In my book (p. 131) , I show soil iron release due to temporary anaerobic conditions in a freshly submerged soil. But iron can be continuously released and precipitated ("iron cycling") from a soil depending on how much oxygen there is in the overlying water. The more the upper layer of substrate is oxidized, the more it tends to keep iron and phosphates in the soil (p. 129).

Finally, sunlight shining directly on the soil layer will increase this iron release from soil ("photoreduction of iron", p. 168 ). That's why I usually run a little duct tape along the outside of the tank bottom where the sun shines on the soil.

Your tank is so patently successful and spectacular, I hesitated to write this.


----------



## db7 (May 30, 2009)

W-O-W.

What an amazing no tech tank. A total inspiration.


----------



## mcbaby (Mar 16, 2010)

I'm impressed! How does it look now?


----------



## nicolai vandhul (May 15, 2009)

Thanks for the nice words everybody. 

I have been away from this forum and the aquariumworld for a while, because we have been moving to a new place. 

This no tech tank dos not exist anymore. We simply do not have a window wide enough for it, in our new home.

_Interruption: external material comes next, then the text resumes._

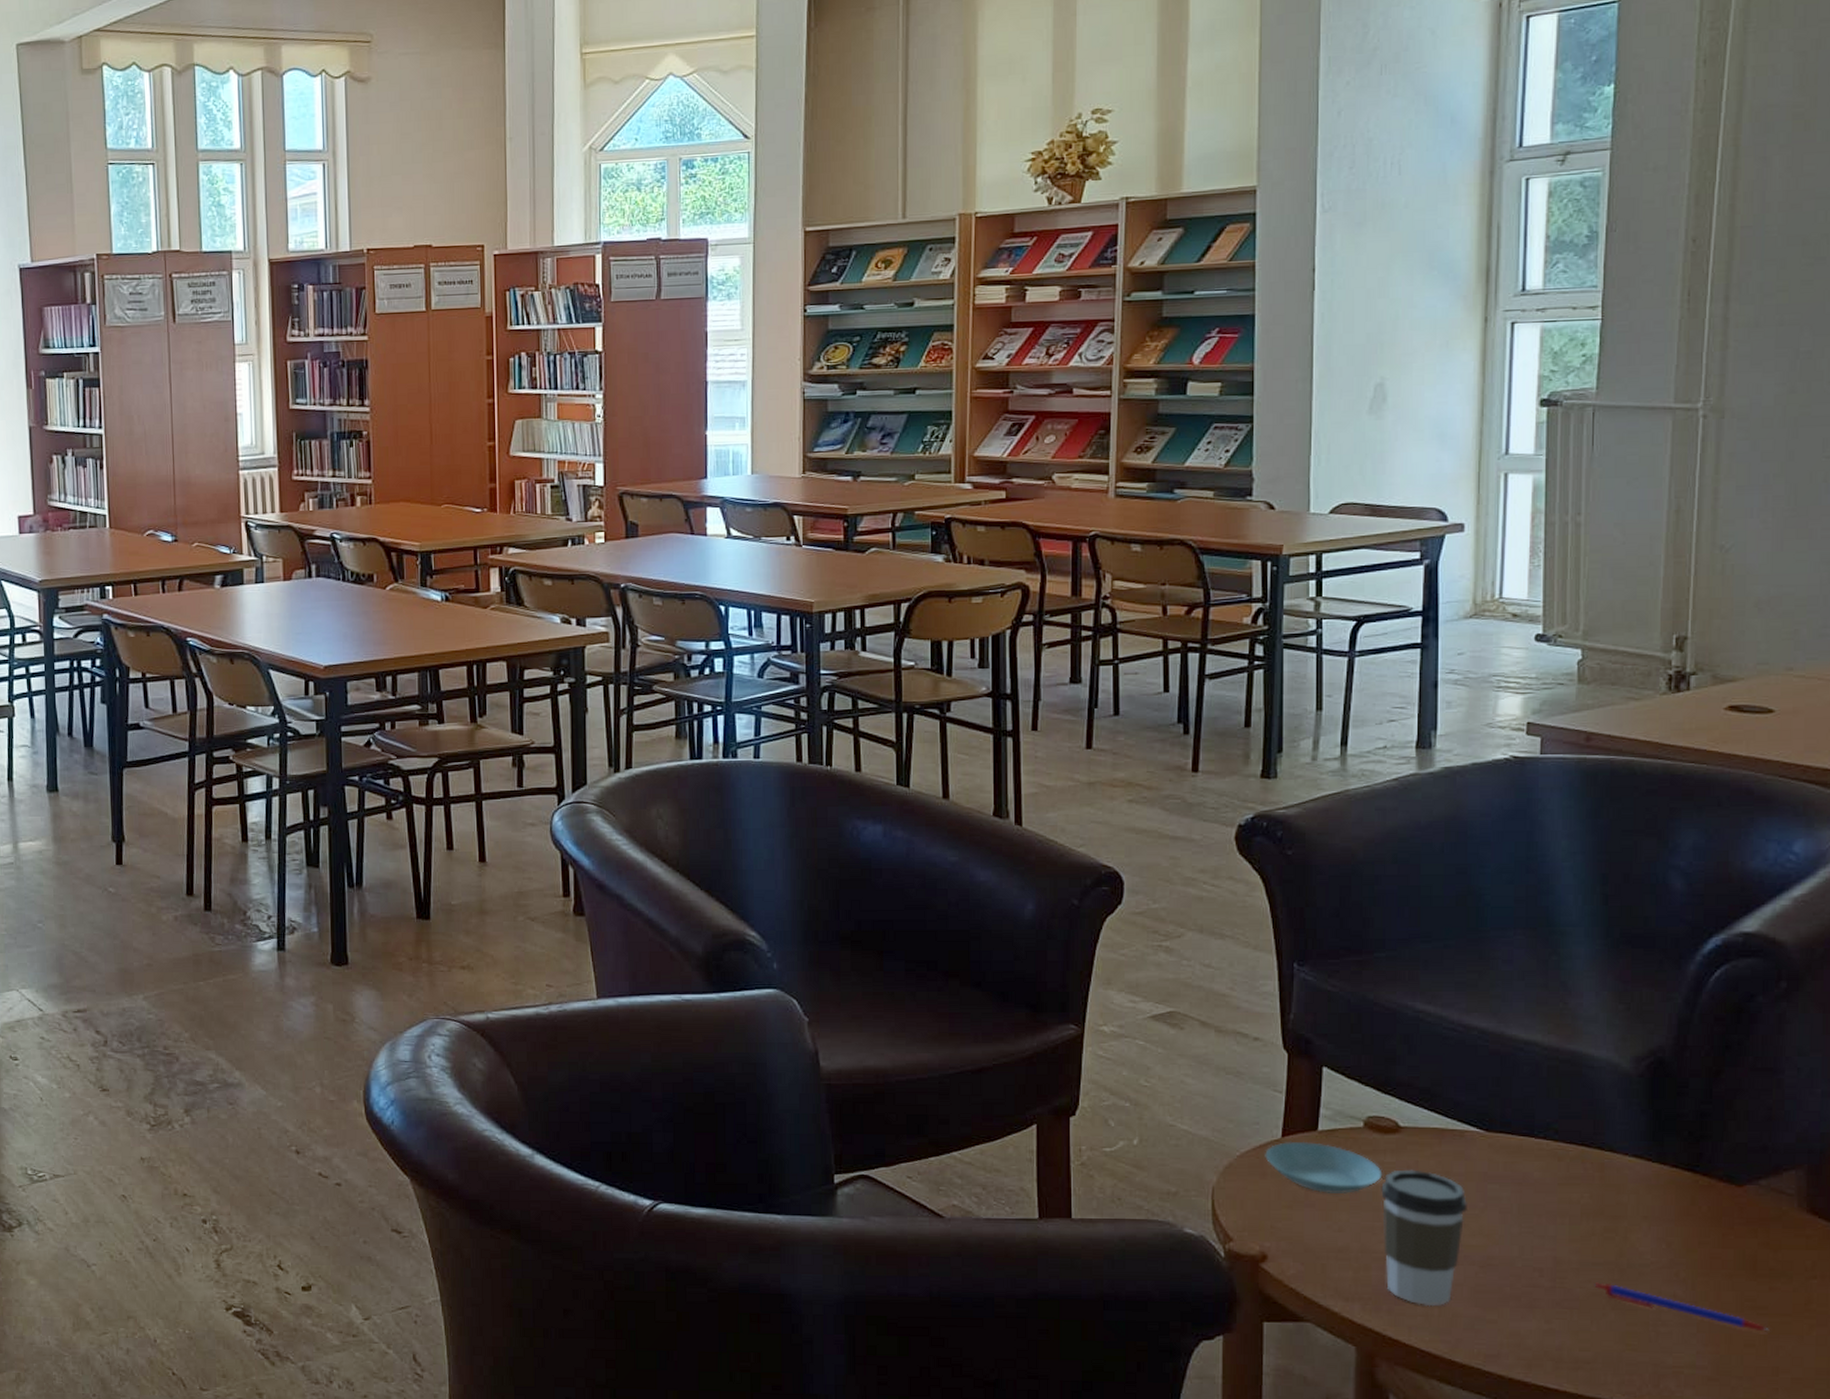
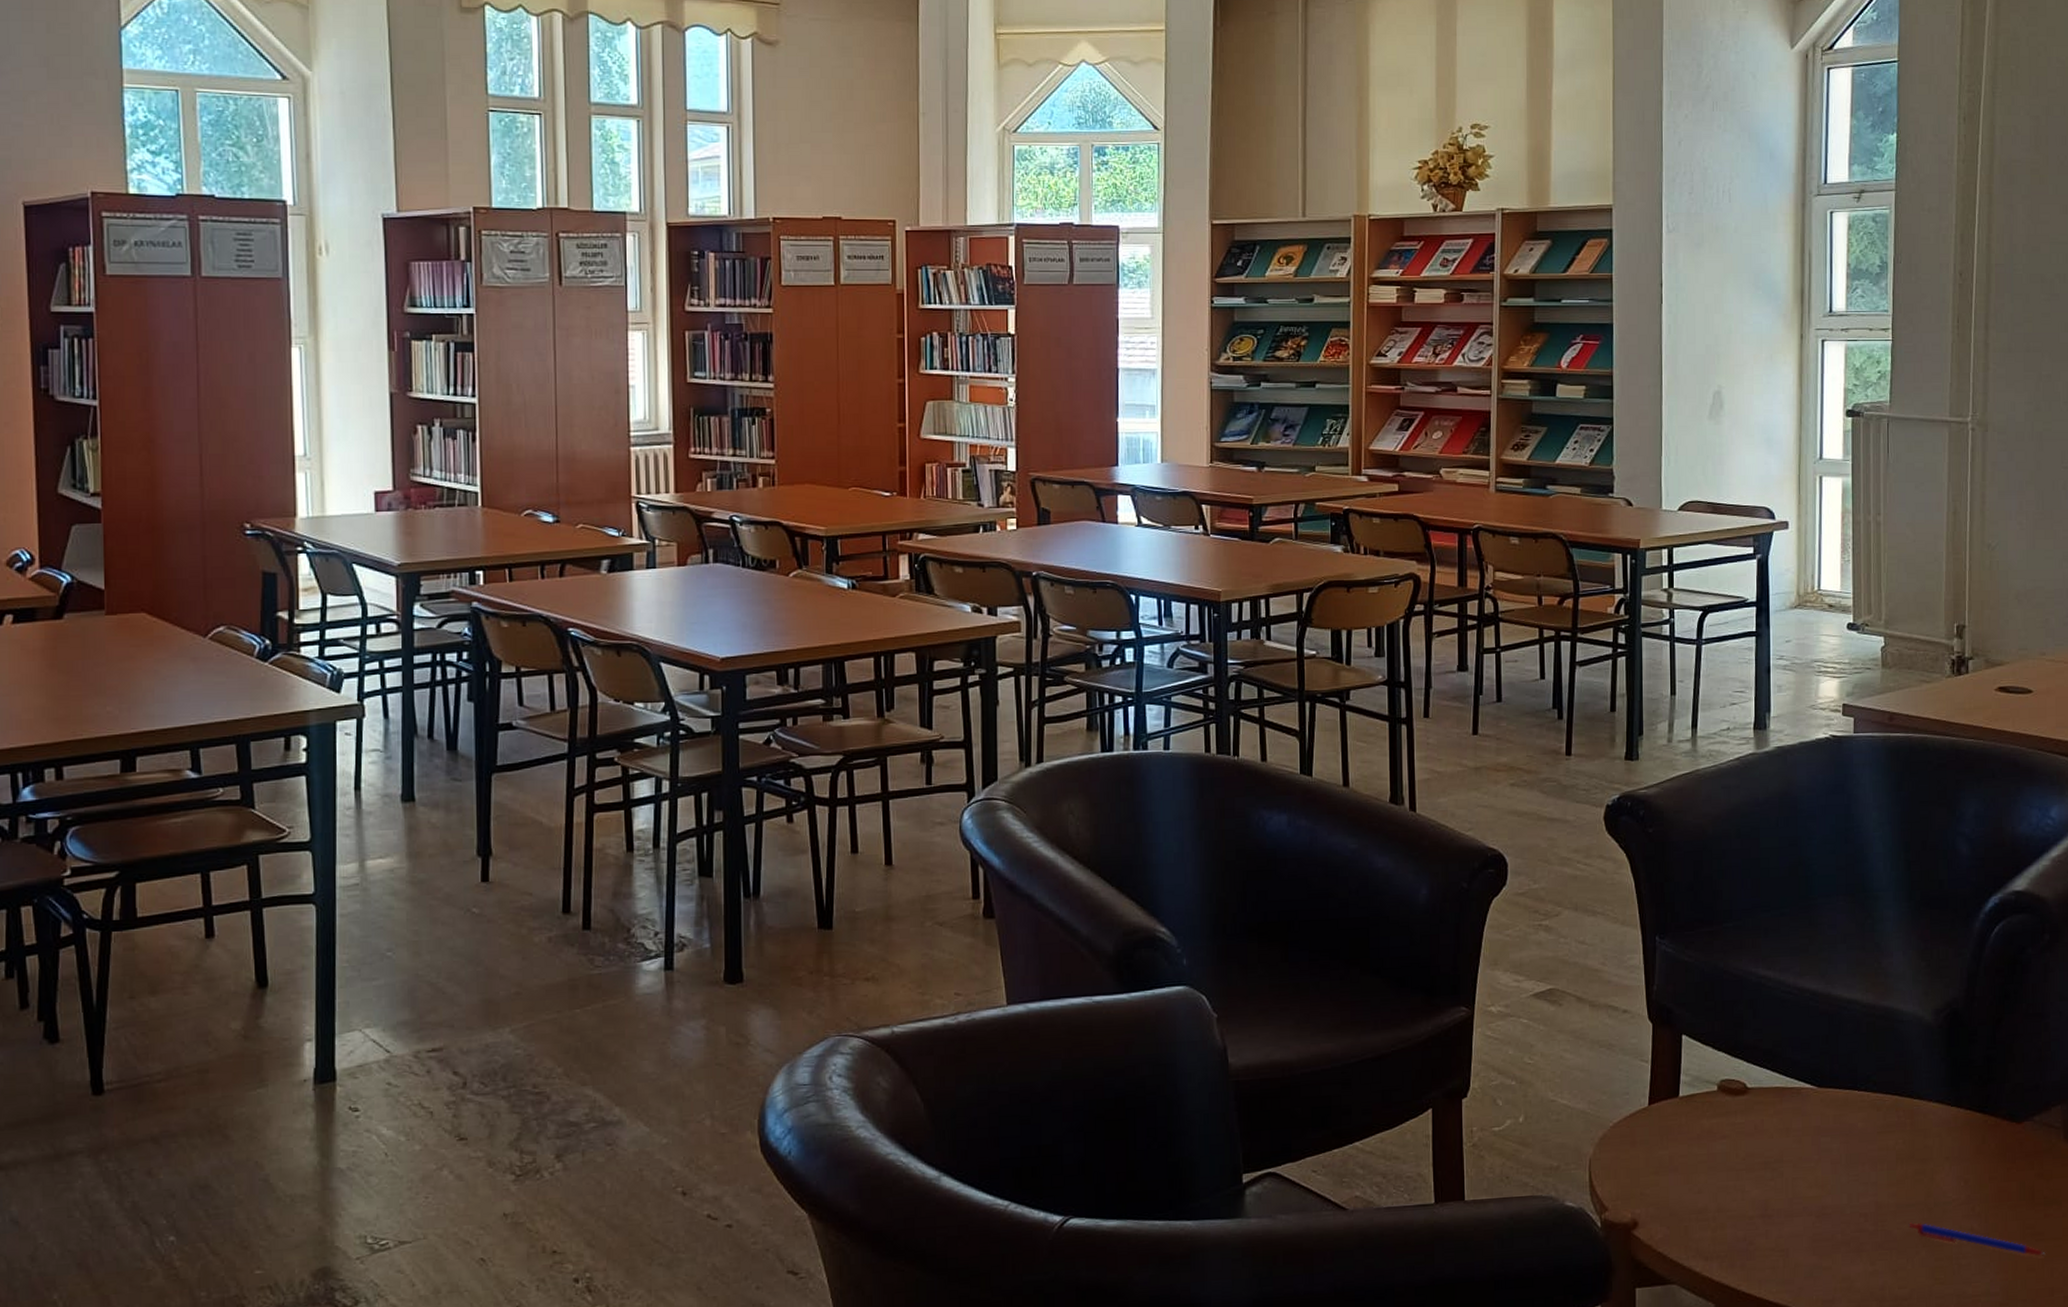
saucer: present [1265,1141,1383,1193] -> none [1634,1108,1734,1157]
coffee cup: present [1381,1169,1468,1307] -> none [1733,1128,1806,1259]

But I´m in the progress of making a new 45x60x45cm low tech tank. Just wating for the tank to be build in Germany and wating for some Biolight flourocent pl 24w tubes from Germany as well.


----------



## sandie (Jan 11, 2010)

Gorgeous tank, would love to see your new set up, once it is done...


----------



## totziens (Jun 28, 2008)

The tank looks great. Any additional zoom-in shots of the tank?


----------



## nicolai vandhul (May 15, 2009)

The pictures disappeared, so I just wanted to update this thread.
Here is the only picture I could find. 








My new setup can be seen here http://www.aquaticplantcentral.com/forumapc/el-natural/71264-60x45x45cm.html

Best wishes.


----------



## mauve (Apr 20, 2010)

Is it possible to see the photo?
For some reason it is "no worky"


----------



## nicolai vandhul (May 15, 2009)

mauve said:


> Is it possible to see the photo?
> For some reason it is "no worky"


? On my pc it is working! Anybody else ho cannot see the photo?


----------



## nicolai vandhul (May 15, 2009)




----------



## Douglas Ingram (Apr 1, 2010)

I can only see the newest posted photo. I would love to be able to see the others because it looks great in this one. Inspirational.


----------